2012 Guo Shou-Jing

Discovery
- Discovered by: Purple Mountain Obs.
- Discovery site: Purple Mountain Obs.
- Discovery date: 9 October 1964

Designations
- Named after: Guo Shoujing (Chinese astronomer)
- Alternative designations: 1964 TE_{2} · 1971 SF_{1} 1974 MS
- Minor planet category: main-belt · Flora · Interloper

Orbital characteristics
- Epoch 4 September 2017 (JD 2458000.5)
- Uncertainty parameter 0
- Observation arc: 63.80 yr (23,303 days)
- Aphelion: 2.7436 AU
- Perihelion: 1.9137 AU
- Semi-major axis: 2.3286 AU
- Eccentricity: 0.1782
- Orbital period (sidereal): 3.55 yr (1,298 days)
- Mean anomaly: 6.7252°
- Mean motion: 0° 16^{m} 38.64^{s} / day
- Inclination: 2.9066°
- Longitude of ascending node: 277.11°
- Argument of perihelion: 36.696°

Physical characteristics
- Dimensions: 5.67 km (calculated) 11.65±0.26 km 11.931±0.080 km 12.248±0.035 km 12.82±3.11 km 14.46±4.71 km 14.70±4.42 km
- Synodic rotation period: 12 h
- Geometric albedo: 0.030±0.006 0.035±0.041 0.04±0.04 0.04±0.03 0.0486±0.0016 0.070±0.004 0.24 (assumed)
- Spectral type: C · S
- Absolute magnitude (H): 13.20 · 13.30 · 13.4 · 13.46 · 13.51±0.22 · 13.56

= 2012 Guo Shou-Jing =

Main-belt asteroid

2012 Guo Shou-Jing, provisional designation , is a carbonaceous asteroid and Florian interloper from the inner regions of the asteroid belt, approximately 13 kilometers in diameter. It was discovered on 9 October 1964, by astronomers at the Purple Mountain Observatory in Nanking, China. The asteroid was named after Chinese astronomer Guo Shoujing.

== Orbit and classification ==

Guo Shou-Jing orbits the Sun at a distance of 1.9–2.7 AU once every 3 years and 7 months (1,298 days).

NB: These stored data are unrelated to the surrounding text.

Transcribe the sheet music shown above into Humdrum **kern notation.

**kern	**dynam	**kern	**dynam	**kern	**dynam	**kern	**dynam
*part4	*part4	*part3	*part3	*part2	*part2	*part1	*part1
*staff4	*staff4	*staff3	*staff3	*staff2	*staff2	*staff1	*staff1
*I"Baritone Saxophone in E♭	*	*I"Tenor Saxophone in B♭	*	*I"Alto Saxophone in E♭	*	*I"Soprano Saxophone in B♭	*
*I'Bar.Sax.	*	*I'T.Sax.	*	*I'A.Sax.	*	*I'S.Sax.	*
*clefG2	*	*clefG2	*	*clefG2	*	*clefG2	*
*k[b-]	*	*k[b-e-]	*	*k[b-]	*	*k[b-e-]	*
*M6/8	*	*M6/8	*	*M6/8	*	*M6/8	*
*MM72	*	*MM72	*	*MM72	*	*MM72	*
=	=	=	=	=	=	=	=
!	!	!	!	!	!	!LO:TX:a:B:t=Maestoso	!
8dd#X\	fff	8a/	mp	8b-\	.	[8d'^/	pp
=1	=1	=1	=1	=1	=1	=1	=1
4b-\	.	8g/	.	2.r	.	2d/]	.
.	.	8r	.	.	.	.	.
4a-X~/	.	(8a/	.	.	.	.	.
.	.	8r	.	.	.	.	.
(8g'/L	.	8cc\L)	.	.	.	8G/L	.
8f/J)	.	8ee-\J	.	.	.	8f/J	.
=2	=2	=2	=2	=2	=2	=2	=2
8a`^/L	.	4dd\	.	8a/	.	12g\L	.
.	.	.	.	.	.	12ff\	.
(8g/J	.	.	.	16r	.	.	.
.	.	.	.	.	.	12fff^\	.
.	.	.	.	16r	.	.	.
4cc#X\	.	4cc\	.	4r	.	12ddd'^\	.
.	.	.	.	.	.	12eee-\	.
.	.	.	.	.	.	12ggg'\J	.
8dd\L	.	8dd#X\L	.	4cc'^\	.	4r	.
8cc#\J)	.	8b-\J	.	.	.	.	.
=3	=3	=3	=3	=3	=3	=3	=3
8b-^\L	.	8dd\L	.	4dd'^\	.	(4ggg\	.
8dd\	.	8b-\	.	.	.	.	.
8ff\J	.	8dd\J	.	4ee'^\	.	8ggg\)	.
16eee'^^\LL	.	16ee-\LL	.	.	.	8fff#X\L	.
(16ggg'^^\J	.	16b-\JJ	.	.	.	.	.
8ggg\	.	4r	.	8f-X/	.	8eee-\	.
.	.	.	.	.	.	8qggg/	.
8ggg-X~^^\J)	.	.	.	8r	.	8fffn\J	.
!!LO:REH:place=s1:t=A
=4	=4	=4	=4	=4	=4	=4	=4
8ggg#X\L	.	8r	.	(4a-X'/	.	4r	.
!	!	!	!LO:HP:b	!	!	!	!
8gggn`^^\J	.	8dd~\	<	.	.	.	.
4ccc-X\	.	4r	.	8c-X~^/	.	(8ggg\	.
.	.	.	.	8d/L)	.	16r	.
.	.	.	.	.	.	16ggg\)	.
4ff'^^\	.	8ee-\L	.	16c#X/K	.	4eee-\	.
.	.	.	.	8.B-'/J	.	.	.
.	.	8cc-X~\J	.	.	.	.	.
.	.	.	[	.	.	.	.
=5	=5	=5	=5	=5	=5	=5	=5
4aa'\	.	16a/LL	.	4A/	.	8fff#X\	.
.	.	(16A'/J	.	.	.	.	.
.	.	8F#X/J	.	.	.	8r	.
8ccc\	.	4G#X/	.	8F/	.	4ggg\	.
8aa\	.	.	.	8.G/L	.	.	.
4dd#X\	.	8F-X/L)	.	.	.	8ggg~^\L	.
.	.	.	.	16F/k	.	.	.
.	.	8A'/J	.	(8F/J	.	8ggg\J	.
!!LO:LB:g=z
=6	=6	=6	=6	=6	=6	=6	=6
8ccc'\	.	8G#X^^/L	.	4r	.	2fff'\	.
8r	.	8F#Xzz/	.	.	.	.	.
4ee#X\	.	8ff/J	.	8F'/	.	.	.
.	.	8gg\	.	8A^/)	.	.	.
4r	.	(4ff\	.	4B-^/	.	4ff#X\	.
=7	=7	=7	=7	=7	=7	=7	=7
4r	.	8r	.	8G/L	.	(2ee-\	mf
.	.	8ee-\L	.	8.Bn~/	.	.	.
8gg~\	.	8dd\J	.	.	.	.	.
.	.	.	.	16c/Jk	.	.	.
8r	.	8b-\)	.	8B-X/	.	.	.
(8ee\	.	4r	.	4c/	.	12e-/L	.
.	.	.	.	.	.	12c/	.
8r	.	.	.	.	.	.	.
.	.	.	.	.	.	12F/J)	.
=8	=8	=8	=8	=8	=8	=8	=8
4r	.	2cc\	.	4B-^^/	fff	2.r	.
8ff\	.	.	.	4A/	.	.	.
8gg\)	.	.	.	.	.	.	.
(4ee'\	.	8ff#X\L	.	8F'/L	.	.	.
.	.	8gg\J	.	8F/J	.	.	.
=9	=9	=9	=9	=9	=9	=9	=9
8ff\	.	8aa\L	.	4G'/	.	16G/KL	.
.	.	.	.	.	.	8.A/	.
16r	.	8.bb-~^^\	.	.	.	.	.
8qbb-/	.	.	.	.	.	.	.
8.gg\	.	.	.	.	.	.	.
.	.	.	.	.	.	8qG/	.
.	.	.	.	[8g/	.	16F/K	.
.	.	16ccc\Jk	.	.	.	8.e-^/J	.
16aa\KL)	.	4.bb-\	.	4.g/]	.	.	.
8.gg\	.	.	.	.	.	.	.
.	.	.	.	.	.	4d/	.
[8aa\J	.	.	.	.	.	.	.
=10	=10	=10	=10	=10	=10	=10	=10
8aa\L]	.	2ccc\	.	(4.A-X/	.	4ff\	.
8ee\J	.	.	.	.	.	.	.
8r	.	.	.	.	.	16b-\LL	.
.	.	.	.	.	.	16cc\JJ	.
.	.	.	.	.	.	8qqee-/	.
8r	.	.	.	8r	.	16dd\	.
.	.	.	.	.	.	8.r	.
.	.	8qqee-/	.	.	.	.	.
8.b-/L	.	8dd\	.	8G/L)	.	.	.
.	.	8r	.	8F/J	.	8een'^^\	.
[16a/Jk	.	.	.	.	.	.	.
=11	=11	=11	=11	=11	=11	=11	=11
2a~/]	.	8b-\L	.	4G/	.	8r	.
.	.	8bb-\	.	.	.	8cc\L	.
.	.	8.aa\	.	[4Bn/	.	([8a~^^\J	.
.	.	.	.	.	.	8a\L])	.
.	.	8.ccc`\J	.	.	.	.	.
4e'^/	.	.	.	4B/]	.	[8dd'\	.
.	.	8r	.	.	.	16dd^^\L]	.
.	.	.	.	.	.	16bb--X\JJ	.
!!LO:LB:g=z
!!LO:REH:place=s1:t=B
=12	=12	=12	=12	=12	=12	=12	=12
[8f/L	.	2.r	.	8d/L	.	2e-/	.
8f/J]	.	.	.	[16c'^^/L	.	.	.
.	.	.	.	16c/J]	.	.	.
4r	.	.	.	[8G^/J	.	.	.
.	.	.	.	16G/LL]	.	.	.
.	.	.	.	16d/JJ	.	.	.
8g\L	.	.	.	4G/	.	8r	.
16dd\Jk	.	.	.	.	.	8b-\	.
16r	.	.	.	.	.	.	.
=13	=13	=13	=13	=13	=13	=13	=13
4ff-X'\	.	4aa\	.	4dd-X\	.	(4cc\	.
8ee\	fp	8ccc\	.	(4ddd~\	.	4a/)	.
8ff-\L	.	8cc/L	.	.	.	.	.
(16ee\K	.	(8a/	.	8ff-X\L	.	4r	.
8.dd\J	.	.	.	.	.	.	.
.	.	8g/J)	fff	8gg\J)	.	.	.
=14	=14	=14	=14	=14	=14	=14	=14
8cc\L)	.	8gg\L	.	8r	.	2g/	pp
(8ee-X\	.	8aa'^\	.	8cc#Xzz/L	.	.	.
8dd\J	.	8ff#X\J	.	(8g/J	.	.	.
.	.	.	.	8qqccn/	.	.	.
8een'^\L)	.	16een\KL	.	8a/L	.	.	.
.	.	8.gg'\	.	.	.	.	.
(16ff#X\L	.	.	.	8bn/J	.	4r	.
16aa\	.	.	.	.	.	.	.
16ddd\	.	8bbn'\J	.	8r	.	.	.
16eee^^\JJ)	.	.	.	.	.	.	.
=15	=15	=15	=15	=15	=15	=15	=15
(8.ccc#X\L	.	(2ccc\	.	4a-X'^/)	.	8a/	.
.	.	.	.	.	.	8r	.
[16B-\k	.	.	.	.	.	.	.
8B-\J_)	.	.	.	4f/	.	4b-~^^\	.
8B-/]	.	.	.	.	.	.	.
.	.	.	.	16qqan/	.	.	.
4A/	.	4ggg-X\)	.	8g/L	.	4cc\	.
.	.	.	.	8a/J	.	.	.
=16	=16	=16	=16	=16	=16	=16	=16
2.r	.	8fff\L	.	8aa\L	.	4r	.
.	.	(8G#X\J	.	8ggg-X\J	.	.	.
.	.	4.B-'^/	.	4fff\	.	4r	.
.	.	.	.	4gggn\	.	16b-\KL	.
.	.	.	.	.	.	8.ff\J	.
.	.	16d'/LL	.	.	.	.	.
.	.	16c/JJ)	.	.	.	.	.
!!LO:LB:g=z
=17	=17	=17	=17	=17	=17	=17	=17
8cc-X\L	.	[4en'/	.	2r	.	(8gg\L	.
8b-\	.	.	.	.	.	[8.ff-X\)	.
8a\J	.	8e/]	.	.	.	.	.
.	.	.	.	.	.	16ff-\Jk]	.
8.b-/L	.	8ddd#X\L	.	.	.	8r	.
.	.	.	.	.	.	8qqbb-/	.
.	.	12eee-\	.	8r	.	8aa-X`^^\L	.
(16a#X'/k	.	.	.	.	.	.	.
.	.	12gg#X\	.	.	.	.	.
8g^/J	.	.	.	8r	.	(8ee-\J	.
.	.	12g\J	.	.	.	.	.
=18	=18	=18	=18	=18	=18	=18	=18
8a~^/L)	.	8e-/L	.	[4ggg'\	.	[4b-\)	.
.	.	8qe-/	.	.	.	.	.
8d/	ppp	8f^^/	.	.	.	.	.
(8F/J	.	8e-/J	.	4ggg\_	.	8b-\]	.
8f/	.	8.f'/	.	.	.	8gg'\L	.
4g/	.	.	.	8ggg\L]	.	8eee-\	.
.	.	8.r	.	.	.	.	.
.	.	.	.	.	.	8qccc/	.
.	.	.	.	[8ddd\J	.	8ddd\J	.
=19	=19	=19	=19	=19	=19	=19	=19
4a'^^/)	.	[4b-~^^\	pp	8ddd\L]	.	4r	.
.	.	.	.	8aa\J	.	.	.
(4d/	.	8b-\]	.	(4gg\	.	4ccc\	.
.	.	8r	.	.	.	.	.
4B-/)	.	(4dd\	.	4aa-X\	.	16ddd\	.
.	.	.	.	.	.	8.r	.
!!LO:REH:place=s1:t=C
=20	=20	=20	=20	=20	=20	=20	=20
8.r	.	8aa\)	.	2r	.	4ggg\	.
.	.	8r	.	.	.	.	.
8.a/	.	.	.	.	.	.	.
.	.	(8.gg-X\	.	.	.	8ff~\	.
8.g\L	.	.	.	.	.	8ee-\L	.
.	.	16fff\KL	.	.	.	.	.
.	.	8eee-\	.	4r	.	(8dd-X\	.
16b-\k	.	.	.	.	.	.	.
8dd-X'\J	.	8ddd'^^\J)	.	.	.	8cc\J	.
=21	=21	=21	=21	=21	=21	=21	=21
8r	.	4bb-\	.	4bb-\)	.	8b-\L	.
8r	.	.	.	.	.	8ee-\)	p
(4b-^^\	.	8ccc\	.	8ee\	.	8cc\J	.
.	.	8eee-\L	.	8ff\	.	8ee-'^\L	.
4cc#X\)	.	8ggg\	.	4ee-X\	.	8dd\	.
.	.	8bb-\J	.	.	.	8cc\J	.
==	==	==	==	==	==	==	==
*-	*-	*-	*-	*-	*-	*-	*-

Its orbit has an eccentricity of 0.18 and an inclination of 3° with respect to the ecliptic. The body's observation arc begins 11 years prior to its official discovery observation, with a precovery taken at Palomar Observatory in August 1953.

=== Florian interloper ===

Guo Shou-Jing is a dark, carbonaceous asteroid but possesses the orbital characteristics of a member of the Flora family, which is one of the largest groups of bright, stony S-type asteroids in the main-belt. It is therefore thought to be an unrelated interloper that does not origin from the Flora family's parent body.

== Physical characteristics ==

Guo Shou-Jing has been characterized as a carbonaceous C-type asteroid by Pan-STARRS photometric survey.

=== Fragmentary lightcurve ===

In August 2010, a fragmentary rotational lightcurve of Guo Shou-Jing was obtained from photometric observations by French amateur astronomer René Roy . Lightcurve analysis gave a rotation period of 12 hours with a brightness variation of 0.05 magnitude (U=1+).

=== Diameter and albedo ===

According to the surveys carried out by the Japanese Akari satellite, and the NEOWISE mission of NASA's Wide-field Infrared Survey Explorer, Guo Shou-Jing measures between 11.65 and 14.70 kilometers in diameter and its surface has a low albedo between 0.030 and 0.070.

Based on purely orbital criteria, the Collaborative Asteroid Lightcurve Link (erroneously) assumes an albedo of 0.24 – derived from 8 Flora, the largest member and namesake of the Flora family – and subsequently calculates a smaller diameter of 5.67 kilometers.

== Naming ==

This minor planet was named after Chinese astronomer and engineer Guo Shoujing (1231–1316) who lived during the Yuan Dynasty. He designed and constructed several astronomical instruments for precise observations and has been called the "Tycho Brahe of China". The official was published by the Minor Planet Center on 1 August 1978 (M.P.C. 4420).